A "bruising power play" is the reason behind Cape Town mayor, Patricia De Lille's surprise resignation as Democratic Alliance's (DA) provincial leader in the Western Cape, according to a Business Day report.

But De Lille told the paper that those behind talk that factional politics was really behind her decision to leave were opposed to her transformation agenda.

Business Day reported on Tuesday that Smith was "reinstated" to his former position as heading the safety and security portfolio in the City, but De Lille had other plans for him. Her "defiance" had angered party leaders, the paper said, and pointed to broader tensions behind De Lille and the DA's "old guard", including Zille.

The paper reported on Tuesday that at the heart of De Lille's exit was tension between herself and other party heavyweights including Western Cape Premier Helen Zille. Specifically, the paper said the "factional power play" had culminated in a fight over the appointment to her mayoral executive committee of Cape Town councillor JP Smith.

In her resignation letter to DA leader Mmusi Maimane on Sunday, De Lille said her decision was based on a need to focus her energies on her mayoral duties.

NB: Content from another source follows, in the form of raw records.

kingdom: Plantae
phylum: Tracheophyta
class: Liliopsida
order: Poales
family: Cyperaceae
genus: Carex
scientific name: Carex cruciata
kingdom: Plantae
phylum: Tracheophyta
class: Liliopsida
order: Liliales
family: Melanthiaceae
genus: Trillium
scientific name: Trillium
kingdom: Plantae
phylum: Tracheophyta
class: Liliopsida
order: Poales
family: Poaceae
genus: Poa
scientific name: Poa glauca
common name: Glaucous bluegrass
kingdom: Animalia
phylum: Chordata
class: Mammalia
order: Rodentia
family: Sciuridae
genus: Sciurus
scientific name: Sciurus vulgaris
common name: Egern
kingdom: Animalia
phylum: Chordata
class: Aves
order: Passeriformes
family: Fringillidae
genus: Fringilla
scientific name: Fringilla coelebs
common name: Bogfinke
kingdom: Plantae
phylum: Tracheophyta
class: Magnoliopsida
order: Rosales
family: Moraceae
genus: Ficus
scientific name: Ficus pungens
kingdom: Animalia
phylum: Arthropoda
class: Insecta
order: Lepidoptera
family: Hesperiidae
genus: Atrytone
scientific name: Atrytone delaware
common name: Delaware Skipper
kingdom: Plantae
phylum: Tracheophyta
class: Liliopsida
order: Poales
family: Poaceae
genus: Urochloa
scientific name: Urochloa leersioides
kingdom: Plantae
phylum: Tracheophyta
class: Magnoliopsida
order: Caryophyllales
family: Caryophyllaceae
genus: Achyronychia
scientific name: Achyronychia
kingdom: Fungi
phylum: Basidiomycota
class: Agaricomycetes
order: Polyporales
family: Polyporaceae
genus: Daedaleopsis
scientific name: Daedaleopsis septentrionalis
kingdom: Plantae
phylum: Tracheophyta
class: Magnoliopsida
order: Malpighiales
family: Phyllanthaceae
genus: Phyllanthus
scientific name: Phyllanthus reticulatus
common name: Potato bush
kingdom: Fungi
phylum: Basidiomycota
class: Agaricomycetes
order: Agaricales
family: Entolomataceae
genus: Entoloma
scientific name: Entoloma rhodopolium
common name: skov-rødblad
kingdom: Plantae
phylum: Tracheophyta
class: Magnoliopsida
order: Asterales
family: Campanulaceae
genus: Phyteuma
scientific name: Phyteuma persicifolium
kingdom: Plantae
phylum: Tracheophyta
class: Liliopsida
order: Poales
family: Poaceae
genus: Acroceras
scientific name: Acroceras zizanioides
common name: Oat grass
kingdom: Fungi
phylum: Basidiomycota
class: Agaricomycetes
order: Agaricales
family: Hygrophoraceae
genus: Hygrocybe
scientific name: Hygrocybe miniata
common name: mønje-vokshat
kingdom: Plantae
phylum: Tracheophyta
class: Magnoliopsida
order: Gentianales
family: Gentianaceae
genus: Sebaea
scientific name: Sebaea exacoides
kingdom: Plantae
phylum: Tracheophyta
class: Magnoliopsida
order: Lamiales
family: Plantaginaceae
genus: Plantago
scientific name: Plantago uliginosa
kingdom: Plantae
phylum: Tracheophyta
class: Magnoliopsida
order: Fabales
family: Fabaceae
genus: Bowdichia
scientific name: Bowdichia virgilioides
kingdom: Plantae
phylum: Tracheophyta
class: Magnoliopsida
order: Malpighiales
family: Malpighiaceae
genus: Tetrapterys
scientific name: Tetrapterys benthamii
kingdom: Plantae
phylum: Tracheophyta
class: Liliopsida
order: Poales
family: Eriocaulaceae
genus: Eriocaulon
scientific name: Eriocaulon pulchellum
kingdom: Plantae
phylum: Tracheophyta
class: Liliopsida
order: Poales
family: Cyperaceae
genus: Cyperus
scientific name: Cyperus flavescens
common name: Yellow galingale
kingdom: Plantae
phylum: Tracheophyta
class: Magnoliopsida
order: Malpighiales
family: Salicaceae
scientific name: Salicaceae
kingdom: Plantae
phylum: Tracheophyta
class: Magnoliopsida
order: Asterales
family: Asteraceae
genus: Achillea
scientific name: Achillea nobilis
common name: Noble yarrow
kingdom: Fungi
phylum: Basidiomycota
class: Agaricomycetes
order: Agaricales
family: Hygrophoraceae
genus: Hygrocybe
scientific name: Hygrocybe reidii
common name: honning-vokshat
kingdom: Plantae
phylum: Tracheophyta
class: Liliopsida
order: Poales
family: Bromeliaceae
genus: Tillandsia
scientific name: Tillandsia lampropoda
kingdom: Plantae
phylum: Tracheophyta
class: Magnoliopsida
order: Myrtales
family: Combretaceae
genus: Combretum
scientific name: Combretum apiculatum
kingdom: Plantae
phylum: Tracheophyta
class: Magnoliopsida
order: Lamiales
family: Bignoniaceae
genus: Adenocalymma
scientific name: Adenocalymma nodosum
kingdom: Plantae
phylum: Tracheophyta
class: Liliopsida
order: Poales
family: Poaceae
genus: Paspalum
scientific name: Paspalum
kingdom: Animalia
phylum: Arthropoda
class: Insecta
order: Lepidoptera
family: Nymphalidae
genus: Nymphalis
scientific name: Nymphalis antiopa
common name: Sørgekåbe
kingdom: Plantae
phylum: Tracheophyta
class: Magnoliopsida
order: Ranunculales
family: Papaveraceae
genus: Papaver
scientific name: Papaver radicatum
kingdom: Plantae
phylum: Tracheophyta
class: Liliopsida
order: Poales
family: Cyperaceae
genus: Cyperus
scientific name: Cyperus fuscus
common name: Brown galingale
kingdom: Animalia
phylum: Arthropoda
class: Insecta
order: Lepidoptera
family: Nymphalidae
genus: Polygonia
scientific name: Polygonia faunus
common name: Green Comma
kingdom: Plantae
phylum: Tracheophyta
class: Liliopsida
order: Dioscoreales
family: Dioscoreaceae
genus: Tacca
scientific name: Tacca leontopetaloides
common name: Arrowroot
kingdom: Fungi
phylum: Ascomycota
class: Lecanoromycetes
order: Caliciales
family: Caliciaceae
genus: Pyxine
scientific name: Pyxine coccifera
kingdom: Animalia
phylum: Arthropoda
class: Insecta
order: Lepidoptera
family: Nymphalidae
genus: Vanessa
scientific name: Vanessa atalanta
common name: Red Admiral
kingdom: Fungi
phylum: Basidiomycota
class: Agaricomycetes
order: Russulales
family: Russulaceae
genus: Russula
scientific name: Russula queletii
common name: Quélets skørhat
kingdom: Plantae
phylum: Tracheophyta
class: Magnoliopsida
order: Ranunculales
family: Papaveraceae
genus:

She said in the letter: "Taking Cape Town to the next level of government is an exciting prospect, but one that will take all of my time. As we position the party to be the next national government, I believe that those of us in government and other spheres have a duty to build the party's experience in, and capacity for, public management in preparation for effective custodianship of the state."